8 Felipe le dijo: Señor, muéstranos el Padre, y nos basta. 9 Jesús le dijo: ¿Hace tanto tiempo que estoy con vosotros, y no me has conocido, Felipe? El que me ha visto a mí, ha visto al Padre; ¿cómo, pues, dices tú: Muéstranos el Padre? 10 ¿No crees que yo estoy en el Padre, y el Padre en mí? Las palabras que yo os hablo, no las hablo por mi propia cuenta, sino que el Padre que mora en mí, él hace las obras. 11 Creedme que yo estoy en el Padre, y el Padre en mí; de otra manera, creedme por las mismas obras.
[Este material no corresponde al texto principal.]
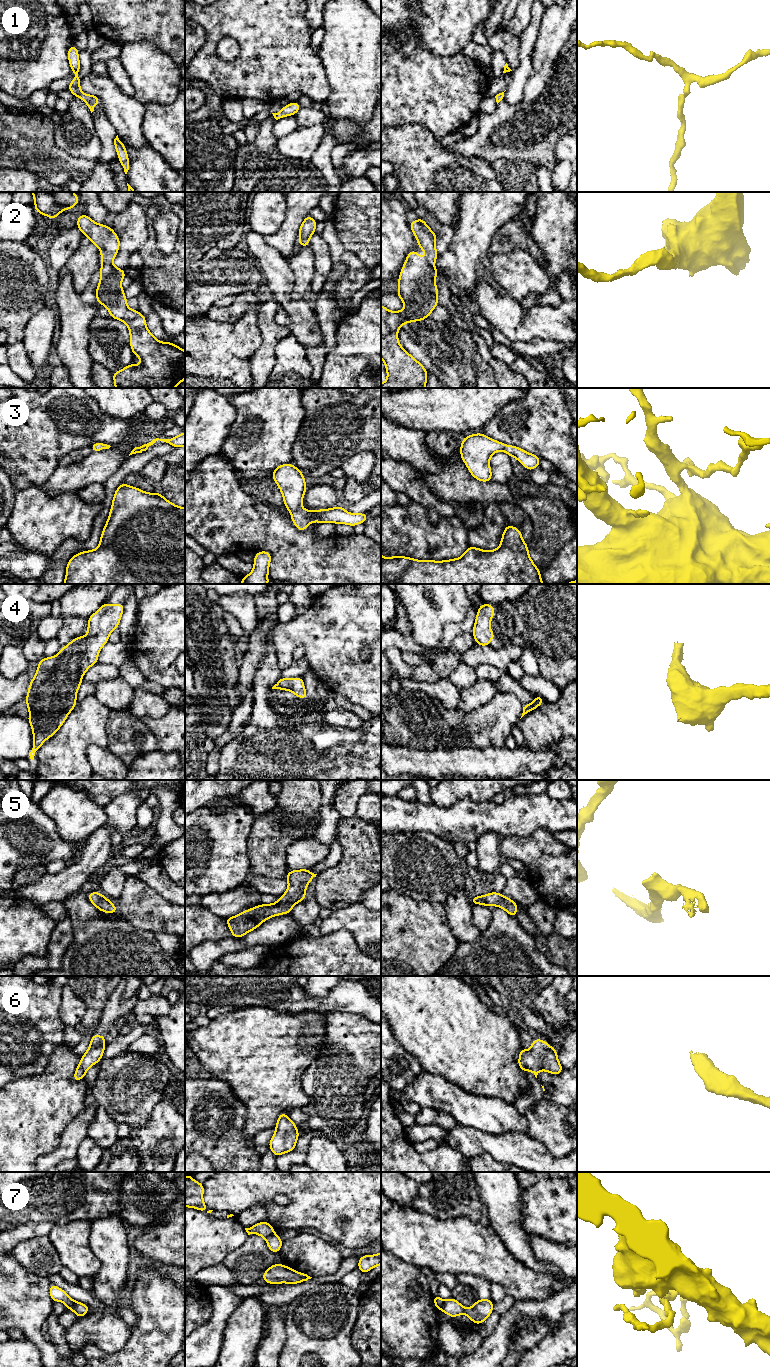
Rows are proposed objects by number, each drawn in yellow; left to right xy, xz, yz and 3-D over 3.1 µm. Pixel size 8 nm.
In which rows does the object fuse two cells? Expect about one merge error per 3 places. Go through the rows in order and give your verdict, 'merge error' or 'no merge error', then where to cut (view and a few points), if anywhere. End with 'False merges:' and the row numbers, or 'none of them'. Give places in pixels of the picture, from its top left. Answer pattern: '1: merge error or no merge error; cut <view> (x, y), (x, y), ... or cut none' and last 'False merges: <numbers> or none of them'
1: no merge error; cut none
2: no merge error; cut none
3: no merge error; cut none
4: no merge error; cut none
5: no merge error; cut none
6: no merge error; cut none
7: merge error; cut xz (273, 1233), (265, 1238)
False merges: 7

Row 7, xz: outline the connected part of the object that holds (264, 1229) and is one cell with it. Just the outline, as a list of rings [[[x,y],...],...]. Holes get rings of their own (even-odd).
[[[267,1221],[257,1223],[250,1228],[245,1228],[245,1230],[248,1235],[254,1233],[264,1238],[274,1234],[275,1232],[275,1229]]]

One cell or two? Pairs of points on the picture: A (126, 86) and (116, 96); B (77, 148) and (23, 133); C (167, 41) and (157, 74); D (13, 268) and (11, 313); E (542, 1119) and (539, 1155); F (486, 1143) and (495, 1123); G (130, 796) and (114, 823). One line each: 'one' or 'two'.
A: two
B: two
C: two
D: one
E: two
F: two
G: one

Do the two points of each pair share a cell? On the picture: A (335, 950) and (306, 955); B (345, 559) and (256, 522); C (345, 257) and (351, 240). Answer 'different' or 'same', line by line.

12 De cierto, de cierto os digo: El que en mí cree, las obras que yo hago, él las hará también; y aun mayores hará, porque yo voy al Padre. 13 Y todo lo que pidiereis al Padre en mi nombre, lo haré, para que el Padre sea glorificado en el Hijo. 14 Si algo pidiereis en mi nombre, yo lo haré.

Miles y miles de peticiones se han realizado desde el mal entendimiento de este mensaje, y miles y miles de peticiones no han sido respondidas pues no se entiende el verdadero mensaje. Claro y evidente es que todo aquello que genera duda o miedo fácilmente se apodera de la mente y del sentir de todo aquel que no sabe pedir en su nombre. Pues si todo lo bueno que deseas ya hubiese sido pedido en su nombre no habría nada externo que pudiera entrar y arrebatarte lo que ya eres. Tiempo presente: todo lo que pidas al Padre en mi nombre.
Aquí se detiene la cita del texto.